Regulatory CD4+ T cells differentially modulate HIV-1 infection of polarized M1 and M2 macrophages

Abstract

Abstract Macrophages are HIV-1 targets but relatively resistant to HIV-1 cytotoxicity. Effector macrophages can be functionally polarized into M1 (pro-inflammatory) and M2 (anti-inflammatory) phenotypes. M1 monocyte-derived macrophages (MDM) suppress CCR5 (R5) HIV-1 replication, while M2 MDM promote it. While CD4 regulatory T cells (Tregs) inhibit HIV-1 infection of primary CD4 T cells in co-culture, their effect on MDM infection is unknown. We generated M1 (GM-CSF+IFNγ+LPS) and M2 (M-CSF+IL-4) MDM with predicted phenotypes and infected them with R5 HIV-1BAL reporter viruses.

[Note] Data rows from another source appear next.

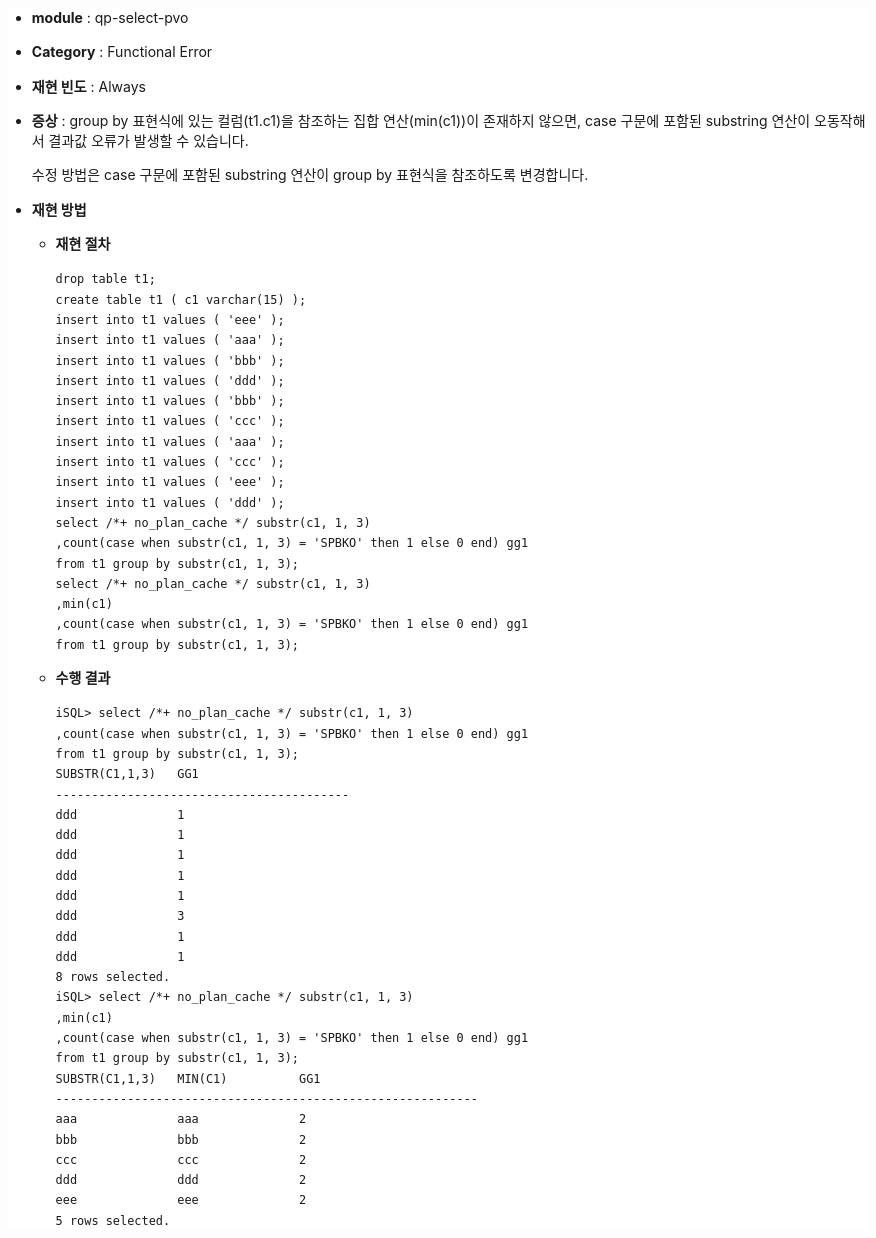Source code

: -   **module** : qp-select-pvo

-   **Category** : Functional Error

-   **재현 빈도** : Always

- **증상** : group by 표현식에 있는 컬럼(t1.c1)을 참조하는 집합 연산(min(c1))이 존재하지 않으면, case 구문에 포함된 substring 연산이 오동작해서 결과값 오류가 발생할 수 있습니다.

  수정 방법은 case 구문에 포함된 substring 연산이 group by 표현식을 참조하도록 변경합니다.

- **재현 방법**

  - **재현 절차**

        drop table t1;
        create table t1 ( c1 varchar(15) );
        insert into t1 values ( 'eee' );
        insert into t1 values ( 'aaa' );
        insert into t1 values ( 'bbb' );
        insert into t1 values ( 'ddd' );
        insert into t1 values ( 'bbb' );
        insert into t1 values ( 'ccc' );
        insert into t1 values ( 'aaa' );
        insert into t1 values ( 'ccc' );
        insert into t1 values ( 'eee' );
        insert into t1 values ( 'ddd' );
        select /*+ no_plan_cache */ substr(c1, 1, 3)
        ,count(case when substr(c1, 1, 3) = 'SPBKO' then 1 else 0 end) gg1
        from t1 group by substr(c1, 1, 3);
        select /*+ no_plan_cache */ substr(c1, 1, 3)
        ,min(c1)
        ,count(case when substr(c1, 1, 3) = 'SPBKO' then 1 else 0 end) gg1
        from t1 group by substr(c1, 1, 3);

  - **수행 결과**

        iSQL> select /*+ no_plan_cache */ substr(c1, 1, 3)
        ,count(case when substr(c1, 1, 3) = 'SPBKO' then 1 else 0 end) gg1
        from t1 group by substr(c1, 1, 3);
        SUBSTR(C1,1,3)   GG1
        -----------------------------------------
        ddd              1
        ddd              1
        ddd              1
        ddd              1
        ddd              1
        ddd              3
        ddd              1
        ddd              1
        8 rows selected.
        iSQL> select /*+ no_plan_cache */ substr(c1, 1, 3)
        ,min(c1)
        ,count(case when substr(c1, 1, 3) = 'SPBKO' then 1 else 0 end) gg1
        from t1 group by substr(c1, 1, 3);
        SUBSTR(C1,1,3)   MIN(C1)          GG1
        -----------------------------------------------------------
        aaa              aaa              2
        bbb              bbb              2
        ccc              ccc              2
        ddd              ddd              2
        eee              eee              2
        5 rows selected.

M2 MDM had notably higher infection than M1 MDM. To explore acute stages of infection, we infected M1 and M2 MDM with 3 different R5 HIV-1 transmitted founder (T/F) viruses. Similarly, M2 MDM had higher levels of T/F HIV-1 infection than M1 MDM but lower compared to HIV-1BAL. To investigate the role of Tregs on HIV-1 infection of MDM, we co-cultured Tregs with HIV-1 infected MDM. Treg co-cultures yielded decreased HIV-1 infection of M1 but increased infection of M2 MDM. Surprisingly, Tregs mediate divergent effects on HIV-1 infection of M1 and M2 MDM. A transwell system was used to explore if Treg effects on HIV-1 infection of MDM were cell contact and/or cytokine dependent. Similar to co-culture, Tregs (compared to effector T cells) in the transwell system with HIV-1 infected polarized MDM led to decreased HIV-1 infection of M1 but increased infection of M2 MDM. However, the level of infection was significantly lower in the transwell system compared to co-culture, suggesting optimal Treg mediated effects require cell-contact. We are currently studying the roles of CTLA-4, IL-10, and TGFβ in Treg suppressive activity on HIV-1 infection of MDM to explore the mechanism.